* Your task *
Set the data down once more, exactly as it is written.

* Working data *

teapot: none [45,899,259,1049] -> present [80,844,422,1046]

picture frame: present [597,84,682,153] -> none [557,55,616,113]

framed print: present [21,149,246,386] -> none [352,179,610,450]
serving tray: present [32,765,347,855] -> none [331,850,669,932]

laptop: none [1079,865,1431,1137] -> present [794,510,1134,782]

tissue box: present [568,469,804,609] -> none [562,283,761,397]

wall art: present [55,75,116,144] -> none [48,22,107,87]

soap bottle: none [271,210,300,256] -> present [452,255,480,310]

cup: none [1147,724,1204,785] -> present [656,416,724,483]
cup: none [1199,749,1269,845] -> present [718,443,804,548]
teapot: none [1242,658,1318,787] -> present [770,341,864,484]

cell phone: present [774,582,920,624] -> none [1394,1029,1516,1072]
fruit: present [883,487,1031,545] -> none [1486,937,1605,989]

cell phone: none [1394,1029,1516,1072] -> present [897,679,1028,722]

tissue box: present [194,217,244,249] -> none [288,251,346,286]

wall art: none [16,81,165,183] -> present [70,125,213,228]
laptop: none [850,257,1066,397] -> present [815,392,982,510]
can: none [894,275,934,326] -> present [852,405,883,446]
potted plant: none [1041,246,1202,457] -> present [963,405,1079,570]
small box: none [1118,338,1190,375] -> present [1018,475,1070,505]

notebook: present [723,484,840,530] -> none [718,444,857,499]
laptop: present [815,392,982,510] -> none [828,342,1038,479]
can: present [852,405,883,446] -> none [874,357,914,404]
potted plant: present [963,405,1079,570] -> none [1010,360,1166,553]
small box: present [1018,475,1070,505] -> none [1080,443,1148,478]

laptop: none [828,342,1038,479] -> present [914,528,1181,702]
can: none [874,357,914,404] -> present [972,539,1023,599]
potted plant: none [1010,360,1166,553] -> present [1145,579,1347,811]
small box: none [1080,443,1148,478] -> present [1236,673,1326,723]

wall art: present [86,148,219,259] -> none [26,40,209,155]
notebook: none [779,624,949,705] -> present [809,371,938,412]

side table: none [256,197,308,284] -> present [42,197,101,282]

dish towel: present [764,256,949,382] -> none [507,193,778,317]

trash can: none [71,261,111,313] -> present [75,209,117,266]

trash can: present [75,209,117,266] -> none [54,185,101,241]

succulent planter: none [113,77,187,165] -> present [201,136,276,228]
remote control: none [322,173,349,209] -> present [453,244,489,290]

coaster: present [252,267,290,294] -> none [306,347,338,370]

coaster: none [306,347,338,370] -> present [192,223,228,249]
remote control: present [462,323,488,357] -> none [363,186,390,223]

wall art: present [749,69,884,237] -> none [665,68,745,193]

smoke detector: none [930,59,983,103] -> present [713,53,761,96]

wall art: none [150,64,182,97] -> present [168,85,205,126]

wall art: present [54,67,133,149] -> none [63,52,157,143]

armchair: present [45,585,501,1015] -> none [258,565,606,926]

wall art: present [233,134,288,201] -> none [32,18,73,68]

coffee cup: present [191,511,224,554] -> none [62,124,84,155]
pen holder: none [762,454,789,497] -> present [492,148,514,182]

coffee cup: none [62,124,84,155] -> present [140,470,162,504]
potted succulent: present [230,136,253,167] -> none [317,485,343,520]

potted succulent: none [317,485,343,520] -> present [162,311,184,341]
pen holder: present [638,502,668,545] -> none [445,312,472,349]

* Output for this task *
teapot: none [45,899,259,1049] -> present [80,844,422,1046]

picture frame: present [597,84,682,153] -> none [557,55,616,113]

framed print: present [21,149,246,386] -> none [352,179,610,450]
serving tray: present [32,765,347,855] -> none [331,850,669,932]

laptop: none [1079,865,1431,1137] -> present [794,510,1134,782]

tissue box: present [568,469,804,609] -> none [562,283,761,397]

wall art: present [55,75,116,144] -> none [48,22,107,87]

soap bottle: none [271,210,300,256] -> present [452,255,480,310]

cup: none [1147,724,1204,785] -> present [656,416,724,483]
cup: none [1199,749,1269,845] -> present [718,443,804,548]
teapot: none [1242,658,1318,787] -> present [770,341,864,484]

cell phone: present [774,582,920,624] -> none [1394,1029,1516,1072]
fruit: present [883,487,1031,545] -> none [1486,937,1605,989]

cell phone: none [1394,1029,1516,1072] -> present [897,679,1028,722]

tissue box: present [194,217,244,249] -> none [288,251,346,286]

wall art: none [16,81,165,183] -> present [70,125,213,228]
laptop: none [850,257,1066,397] -> present [815,392,982,510]
can: none [894,275,934,326] -> present [852,405,883,446]
potted plant: none [1041,246,1202,457] -> present [963,405,1079,570]
small box: none [1118,338,1190,375] -> present [1018,475,1070,505]

notebook: present [723,484,840,530] -> none [718,444,857,499]
laptop: present [815,392,982,510] -> none [828,342,1038,479]
can: present [852,405,883,446] -> none [874,357,914,404]
potted plant: present [963,405,1079,570] -> none [1010,360,1166,553]
small box: present [1018,475,1070,505] -> none [1080,443,1148,478]

laptop: none [828,342,1038,479] -> present [914,528,1181,702]
can: none [874,357,914,404] -> present [972,539,1023,599]
potted plant: none [1010,360,1166,553] -> present [1145,579,1347,811]
small box: none [1080,443,1148,478] -> present [1236,673,1326,723]

wall art: present [86,148,219,259] -> none [26,40,209,155]
notebook: none [779,624,949,705] -> present [809,371,938,412]

side table: none [256,197,308,284] -> present [42,197,101,282]

dish towel: present [764,256,949,382] -> none [507,193,778,317]

trash can: none [71,261,111,313] -> present [75,209,117,266]

trash can: present [75,209,117,266] -> none [54,185,101,241]

succulent planter: none [113,77,187,165] -> present [201,136,276,228]
remote control: none [322,173,349,209] -> present [453,244,489,290]

coaster: present [252,267,290,294] -> none [306,347,338,370]

coaster: none [306,347,338,370] -> present [192,223,228,249]
remote control: present [462,323,488,357] -> none [363,186,390,223]

wall art: present [749,69,884,237] -> none [665,68,745,193]

smoke detector: none [930,59,983,103] -> present [713,53,761,96]

wall art: none [150,64,182,97] -> present [168,85,205,126]

wall art: present [54,67,133,149] -> none [63,52,157,143]

armchair: present [45,585,501,1015] -> none [258,565,606,926]

wall art: present [233,134,288,201] -> none [32,18,73,68]

coffee cup: present [191,511,224,554] -> none [62,124,84,155]
pen holder: none [762,454,789,497] -> present [492,148,514,182]

coffee cup: none [62,124,84,155] -> present [140,470,162,504]
potted succulent: present [230,136,253,167] -> none [317,485,343,520]

potted succulent: none [317,485,343,520] -> present [162,311,184,341]
pen holder: present [638,502,668,545] -> none [445,312,472,349]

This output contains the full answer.